◆ **TEXT FOR ANALYSIS**
=======
On 31 March 2011 15:53, Stuart Dallas <stuart@xxxxxxxx> wrote:
> On Thursday, 31 March 2011 at 15:45, Nicholas Cooper wrote:
> Good day,
> >
> > I have three arrays A, B and C. Anyone of them might not have the 'id'
> key
> > set which will give the Notice "Undefined index: id".
> >
> > I just wanted to know what the correct approach to this problem would be;
> > without making the code overly complicated to read by introducing a
> number
> > of "if isset" statements.
> >
> > if ($arrayA['id'] == $arrayB['id'] || $arrayC['id'] == $arrayB['id']) {
> >
> > }
> >
> > I have notices switched off, but I want to know the right way to do this.
> > There's probably a number of different right ways to solve this, how
> would
> > you do it?
>
> This is how I handle this...
>
> // Define this function somewhere global
> function ifsetor($array, $key, $default = null)
=======
◆ **DATASET CONTENT**
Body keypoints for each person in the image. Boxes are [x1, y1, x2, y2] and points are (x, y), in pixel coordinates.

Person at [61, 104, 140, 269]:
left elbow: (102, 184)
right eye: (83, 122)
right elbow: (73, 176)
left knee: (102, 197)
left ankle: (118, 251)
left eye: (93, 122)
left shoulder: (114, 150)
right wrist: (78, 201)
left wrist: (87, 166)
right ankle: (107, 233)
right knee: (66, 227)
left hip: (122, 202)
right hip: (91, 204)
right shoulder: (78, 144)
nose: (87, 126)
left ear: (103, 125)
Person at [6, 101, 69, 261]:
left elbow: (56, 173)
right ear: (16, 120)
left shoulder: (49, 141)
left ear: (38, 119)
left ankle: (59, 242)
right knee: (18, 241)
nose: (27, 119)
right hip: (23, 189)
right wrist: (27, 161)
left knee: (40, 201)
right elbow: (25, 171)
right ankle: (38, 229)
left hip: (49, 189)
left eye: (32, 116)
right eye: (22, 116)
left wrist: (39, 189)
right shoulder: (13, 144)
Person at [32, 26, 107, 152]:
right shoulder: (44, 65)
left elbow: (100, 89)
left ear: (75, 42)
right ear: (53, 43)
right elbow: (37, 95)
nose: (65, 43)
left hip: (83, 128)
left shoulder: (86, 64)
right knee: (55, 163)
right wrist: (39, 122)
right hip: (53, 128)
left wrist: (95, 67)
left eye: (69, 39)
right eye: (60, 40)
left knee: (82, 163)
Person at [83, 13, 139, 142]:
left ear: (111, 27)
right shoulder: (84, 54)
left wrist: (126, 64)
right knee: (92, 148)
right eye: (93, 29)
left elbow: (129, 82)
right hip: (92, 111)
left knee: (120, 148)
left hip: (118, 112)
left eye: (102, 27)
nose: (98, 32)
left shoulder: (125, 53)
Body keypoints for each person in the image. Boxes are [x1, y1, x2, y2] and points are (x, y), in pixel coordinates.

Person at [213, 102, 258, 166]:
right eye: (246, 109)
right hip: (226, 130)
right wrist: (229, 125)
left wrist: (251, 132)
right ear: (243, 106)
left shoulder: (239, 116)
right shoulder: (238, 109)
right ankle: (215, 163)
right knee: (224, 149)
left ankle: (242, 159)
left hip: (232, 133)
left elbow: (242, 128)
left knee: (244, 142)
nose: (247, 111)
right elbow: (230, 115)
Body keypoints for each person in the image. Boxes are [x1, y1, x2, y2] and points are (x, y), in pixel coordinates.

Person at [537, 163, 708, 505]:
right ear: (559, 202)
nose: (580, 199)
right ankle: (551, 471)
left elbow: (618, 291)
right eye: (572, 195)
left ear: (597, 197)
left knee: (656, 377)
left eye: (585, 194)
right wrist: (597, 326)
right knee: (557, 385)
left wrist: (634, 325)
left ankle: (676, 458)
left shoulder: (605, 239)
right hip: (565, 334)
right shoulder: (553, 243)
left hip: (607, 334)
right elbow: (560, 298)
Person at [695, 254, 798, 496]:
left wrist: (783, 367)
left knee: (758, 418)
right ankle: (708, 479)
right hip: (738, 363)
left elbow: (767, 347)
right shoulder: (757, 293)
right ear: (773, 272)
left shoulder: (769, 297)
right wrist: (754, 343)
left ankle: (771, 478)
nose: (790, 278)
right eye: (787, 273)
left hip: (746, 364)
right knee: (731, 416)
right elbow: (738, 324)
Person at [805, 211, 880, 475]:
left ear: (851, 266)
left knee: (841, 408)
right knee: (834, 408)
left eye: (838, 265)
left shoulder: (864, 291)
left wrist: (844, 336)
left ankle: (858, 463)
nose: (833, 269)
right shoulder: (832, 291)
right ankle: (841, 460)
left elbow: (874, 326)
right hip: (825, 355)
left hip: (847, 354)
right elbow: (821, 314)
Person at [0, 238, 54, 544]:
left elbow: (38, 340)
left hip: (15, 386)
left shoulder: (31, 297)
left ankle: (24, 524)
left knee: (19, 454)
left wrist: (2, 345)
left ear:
=======
◆ **EXERCISES TO COMPLETE**
A) In the thread about undefined array keys in PHP, what notice appears when one of the arrays lacks the 'id' key?
B) Please continue the thread about undefined array keys in PHP from its last line.

◆ **ANSWERS**
A) The notice "Undefined index: id".

B)
> {
> return (isset($array[$key]) ? $array[$key] : $default);
> }
>
> if (ifsetor($arrayA, 'id') == ifsetor($arrayB, 'id') || ifsetor($arrayC,
> 'id') == ifsetor($arrayB, 'id'))...
>
> If you need to avoid a match if neither $arrayA nor $arrayB have an id you
> simply pass a different default for each one.
>
> -Stuart
>
> --
> Stuart Dallas
> 3ft9 Ltd
>
> http://3ft9.com/
>
>
>
>
Thank you, that is quiet an elegant solution.
Very little additional code excluding the function and it could also easily
be extended for multi dimensional arrays by changing $key to an array and
looping through each index in turn.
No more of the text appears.